Richard Worth National Justice Spokesman

16 September 2003

United Future flip-flops on Supreme Court

National's Justice spokesman Richard Worth says that if New Zealanders were expecting fair and thorough deliberation on the controversial Supreme Court Bill, they'll be sorely disappointed.

The Justice and Electoral Committee has this afternoon tabled its report on the legislation.

"This Committee has endured days of hearing, with good arguments being put forward.

"But these have been blithely ignored by the Labour and United Future committee members who've decided to send the Bill back without significant change," says Mr Worth.

"It is patently obvious that despite its hollow protestations, United Future will support whatever Margaret Wilson wants. Look how it buckled on the Gambling legislation."

Mr Worth says there are critical points about this Bill which are being overlooked.

* "The Privy Council is a Court of acknowledged excellence. In evidence to the Select Committee, a former New Zealand Chief Justice said:"The Privy Council certainly is an extremely high-class, polished, Rolls Royce service. There's no gainsaying that."

* "The major users of the Privy Council, including Maori and business interests, are opposed to the abolition of rights of appeal to the Court.

* "The argument that our national identity requires us to no longer defer to an overseas jurisdiction is deeply flawed. The reality is that many countries have ceded sovereignty in a number of ways - international agreements are one example. Many countries are looking outside adjudicative bodies for the resolution of disputes - New Zealand is following a contrary course.

* "In any country, it is important that investment interests have confidence in the domestic legal system.
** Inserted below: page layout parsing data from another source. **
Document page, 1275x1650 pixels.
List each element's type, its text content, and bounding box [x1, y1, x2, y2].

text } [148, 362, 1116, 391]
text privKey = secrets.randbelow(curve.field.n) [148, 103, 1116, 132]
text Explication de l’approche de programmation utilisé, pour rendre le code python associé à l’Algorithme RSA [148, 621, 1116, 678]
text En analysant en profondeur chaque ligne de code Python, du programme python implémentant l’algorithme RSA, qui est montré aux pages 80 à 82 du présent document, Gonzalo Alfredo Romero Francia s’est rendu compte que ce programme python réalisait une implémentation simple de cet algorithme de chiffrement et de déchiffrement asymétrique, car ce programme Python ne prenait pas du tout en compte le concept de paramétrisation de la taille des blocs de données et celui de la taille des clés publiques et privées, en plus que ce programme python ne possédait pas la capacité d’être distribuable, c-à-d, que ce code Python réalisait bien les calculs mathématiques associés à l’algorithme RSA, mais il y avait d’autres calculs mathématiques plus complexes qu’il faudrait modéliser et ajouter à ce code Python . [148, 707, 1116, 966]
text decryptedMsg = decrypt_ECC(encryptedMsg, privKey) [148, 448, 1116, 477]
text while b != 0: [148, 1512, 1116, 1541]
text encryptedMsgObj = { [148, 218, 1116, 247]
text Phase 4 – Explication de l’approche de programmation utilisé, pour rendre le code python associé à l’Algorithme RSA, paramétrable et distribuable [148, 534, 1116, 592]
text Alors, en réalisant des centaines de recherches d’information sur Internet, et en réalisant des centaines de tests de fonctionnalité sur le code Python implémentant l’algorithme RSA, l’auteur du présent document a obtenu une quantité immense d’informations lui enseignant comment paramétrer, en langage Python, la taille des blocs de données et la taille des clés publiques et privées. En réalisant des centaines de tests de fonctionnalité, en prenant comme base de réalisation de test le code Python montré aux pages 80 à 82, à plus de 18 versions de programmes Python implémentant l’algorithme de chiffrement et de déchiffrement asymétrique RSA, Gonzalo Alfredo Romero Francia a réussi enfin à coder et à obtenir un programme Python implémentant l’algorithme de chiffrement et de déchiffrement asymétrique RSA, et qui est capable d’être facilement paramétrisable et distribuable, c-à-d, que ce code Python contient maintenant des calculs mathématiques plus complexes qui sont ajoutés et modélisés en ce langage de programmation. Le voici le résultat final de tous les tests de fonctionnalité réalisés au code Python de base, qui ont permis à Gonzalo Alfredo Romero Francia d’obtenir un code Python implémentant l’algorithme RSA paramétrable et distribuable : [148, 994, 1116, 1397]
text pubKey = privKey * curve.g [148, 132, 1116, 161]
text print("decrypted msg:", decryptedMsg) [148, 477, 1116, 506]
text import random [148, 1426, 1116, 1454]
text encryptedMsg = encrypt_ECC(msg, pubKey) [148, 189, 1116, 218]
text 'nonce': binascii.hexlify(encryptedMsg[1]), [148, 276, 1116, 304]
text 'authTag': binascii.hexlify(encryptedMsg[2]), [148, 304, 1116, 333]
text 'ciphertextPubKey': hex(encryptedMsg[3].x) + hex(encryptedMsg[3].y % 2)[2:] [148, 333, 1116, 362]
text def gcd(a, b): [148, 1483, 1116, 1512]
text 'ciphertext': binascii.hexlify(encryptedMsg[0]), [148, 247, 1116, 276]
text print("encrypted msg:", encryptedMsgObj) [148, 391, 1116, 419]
There is no doubt that the Privy Council as the final appellate court for investment and business interests provided that confidence.

"National also has serious misgivings about the appointments process for the new Court," says Mr Worth.

"The judges of the new Court have the potential to reshape the legal and social landscape of New Zealand and it is entirely wrong that they should be appointed through a limited political process."